Weezer’s second album, ‘Pinkerton,’ which turns 17 today, has lived two entirely different lives.

The first time around, the album was roundly criticized for its awkward, angry, dark lyrical content; odd and starkly personal song subjects; and seemingly off-kilter musical arrangements. Whereas the band’s debut, now known as 'The Blue Album,' had been an easy-to-swallow set of garage-pop nuggets, ‘Pinkerton’ featured a range of styles and high-art concepts. Rolling Stone named it one of the worst albums of the year.

Then the ‘Pinkerton’ Renaissance occurred. The album’s second life is evidence of the changing opinions of music fans and a highly altered sonic/cultural landscape. After the Millennium and 9/11, music took a turn for the darker, angrier and more emotional and introspective. Fringe genres like emo, pop-punk, indie electronica and nu-metal began flooding the mainstream, and albums critical of George W. Bush’s foreign policy -- Radiohead’s ‘Hail to the Thief’ (2003) and Green Day’s ‘American Idiot’ (2004), for example -- popped up. And then Radiohead’s 2007 album ‘In Rainbows’ turned the record industry on its head with its "pay what you want" model. Needless to say, the '00s were tumultuous times. And with that turmoil came a new appreciation for ‘Pinkerton,’ which had gained a cult following in the interim years and has since been deemed one of the first true emo albums.

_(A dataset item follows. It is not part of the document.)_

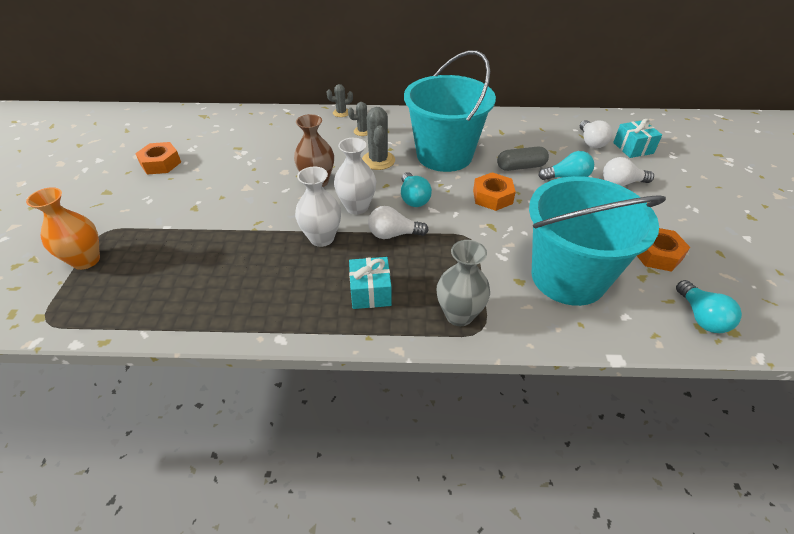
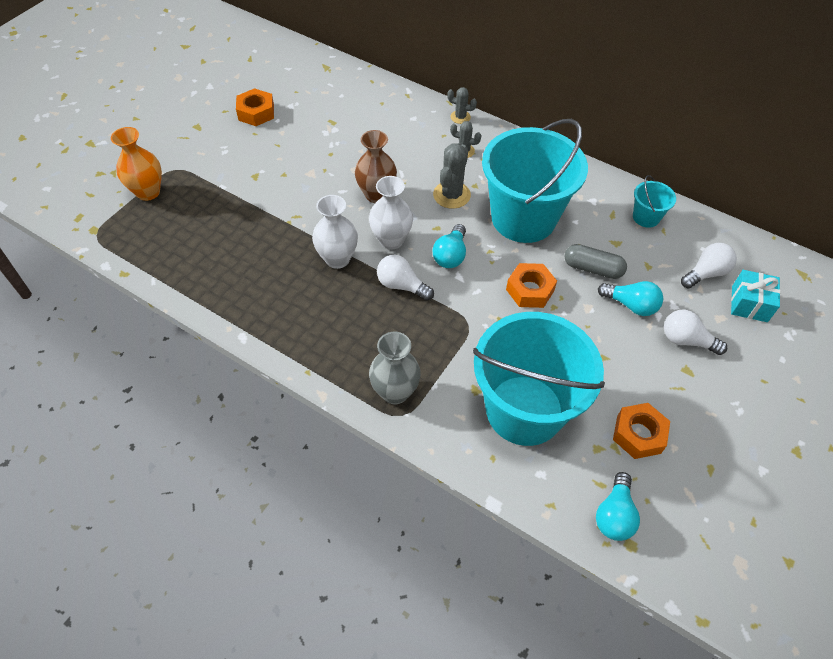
camera: 30 degrees right, 10 degrees up
turquoise gift [349,257,392,309] -> none
white light bulb [580,120,613,148] -> white light bulb turned 150 degrees counterclockwise [681,243,737,288]
none -> turquoise bucket [633,175,676,228]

It’s amazing what a couple of years will do. Rolling Stone’s revisionist-history editorial department even re-reviewed the album with and bestowed its coveted five-star rating in 2004. In 2010, the magazine placed the album in the Top 50 of its 100 Best Albums of the ’90s list. Talk about jumping on the bandwagon.

Sonically, 'Pinkerton' is a surprisingly tight-knit group of well-crafted songs. The album includes one of the most awkward openers of all time, ‘Tired of Sex,’ which features lead singer Rivers Cuomo bemoaning the "new girl every night," "unlucky in love" ethic of a tortured artiste. ‘Across the Sea,’ meanwhile, follows its narrator on a fetishistic fantasy that can easily be described as masturbatory and extremely sexist. And of course, there’s the truly bizarre ‘Pink Triangle,’ about falling in love with a gay woman, the "pink triangle on her sleeve" in the lyric evoking a Holocaust-like image, rhyming "I’m dumb" with "she’s a lesbian" -- not the most sensitive lyric ever written.

The centerpiece of the album, though, is ‘The Good Life,’ a near-perfect song about growing older, yearning for the past and wanting to relive "the good life." This tune, more than any on the album, is where rock fans can hear the chrysalis of the emo movement.

Despite ‘Pinkerton’ being initially panned, the album got all the way up to No. 19 on the Billboard 200 chart -- more than likely on the momentum of the band’s debut album, released just two years prior. In November 2010, the album was released in deluxe reissue format, with alternate/rough takes, outtakes live cuts, and several live versions of the album’s songs.